O-RAN Brings New Security Specifications to the Industry

Because O-RAN breaks down software components and functional components into independent, smaller pieces with open interfaces between them, it’s easier to test and harden those individual components and then secure the interfaces between them. O-RAN then presents the opportunity for a higher security solution. At the same time, dis-aggregation creates an increase in the RAN attack surface as there are more opportunities for attack. The O-RAN Alliance Security Task Group (STG) works with O-RAN ALLIANCE Working Groups (WGs) to tackle security challenges on all O-RAN interfaces and components to ensure a secure solution.

Design Engineers Tackle Vulnerability Points

As a design engineer looks at building and deploying a highly dis-aggregated system – fully distributed across a wide geography – they must look at every layer of that solution and ensure it’s uniquely secure. They build from the lowest layers of the network solution up to the highest levels, so they must build the security layers in tandem.

For example, looking at the lower layers, you may have trusted platform modules on an Intel server as quick assist technology for cryptographic key storage and a secure UEFI boot on servers. Next, the virtualization layer with Kubernetes and secure control plane connections with centralized infrastructure as code to prevent attacks at the edge.
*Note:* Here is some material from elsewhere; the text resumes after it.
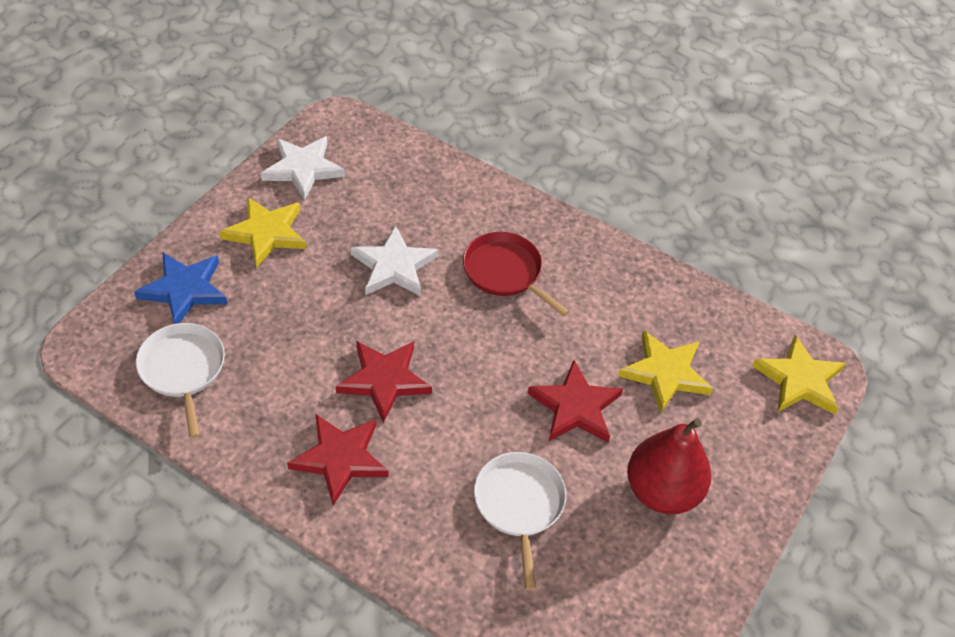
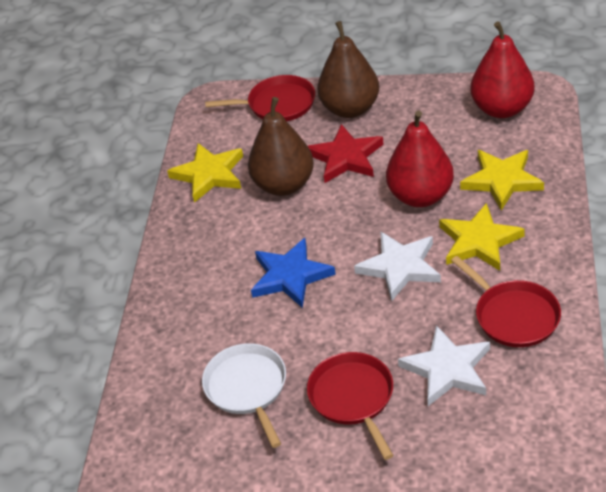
brown pear: none = 0 -> [248,97,314,196] [317,21,379,118] = 2
red pan: [463,232,569,317] = 1 -> [205,75,315,121] [307,352,393,460] [451,256,561,347] = 3
red pear: [627,418,711,514] = 1 -> [386,111,454,207] [470,21,534,118] = 2
red star: [287,415,389,506] [336,341,432,423] [528,360,623,442] = 3 -> [308,124,384,183] = 1
white pan: [136,323,225,438] [474,452,566,590] = 2 -> [202,343,286,448] = 1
Finally, at the application layer, the design engineer would need to then secure that application and its protocols that run between it as it runs on that environment. So design engineers need to think about security as not a layered security problem and work every piece of that to closure – resulting in a complete secure solution without a weak link in the chain.

Trade-Offs in 5G Performance and Security

Typically, the more secure you make something, the less it performs. The key is to find the balance. We want to be pragmatic with security but also ensure that the solution protects against relevant attack vectors. For example, certain attacks can come into the CVE compliance in a Linux operating system – some only come through a user interface yet are deployed on private land. That’s not a relevant attack vector. So, companies need to be very aware of how their product will be used to make those appropriate trade-offs. Otherwise, you’ve taken an unnecessary performance penalty for implementing that security. Therefore, it is imperative to understand the scope of a security problem and design the solution appropriately to meet those requirements to ensure the best possible performance.

Conclusion: Looking to the Future

A single person can’t watch for all potential attacks, so automated software is needed. However, beyond automation, AI will become a necessary layer of security because of its learning capability to automatically recognize aberrant trends and events happening in places we may not have thought to look. Humans can’t effectively look at all of the data. Therefore, an AI system will be needed to watch over all of the KPIs for the running infrastructure and identify aberrant trends and their causal relationship to any other events that may be happening. Because of the massive scale, network components will be secured by artificial intelligence and machine learning as we go into the years ahead.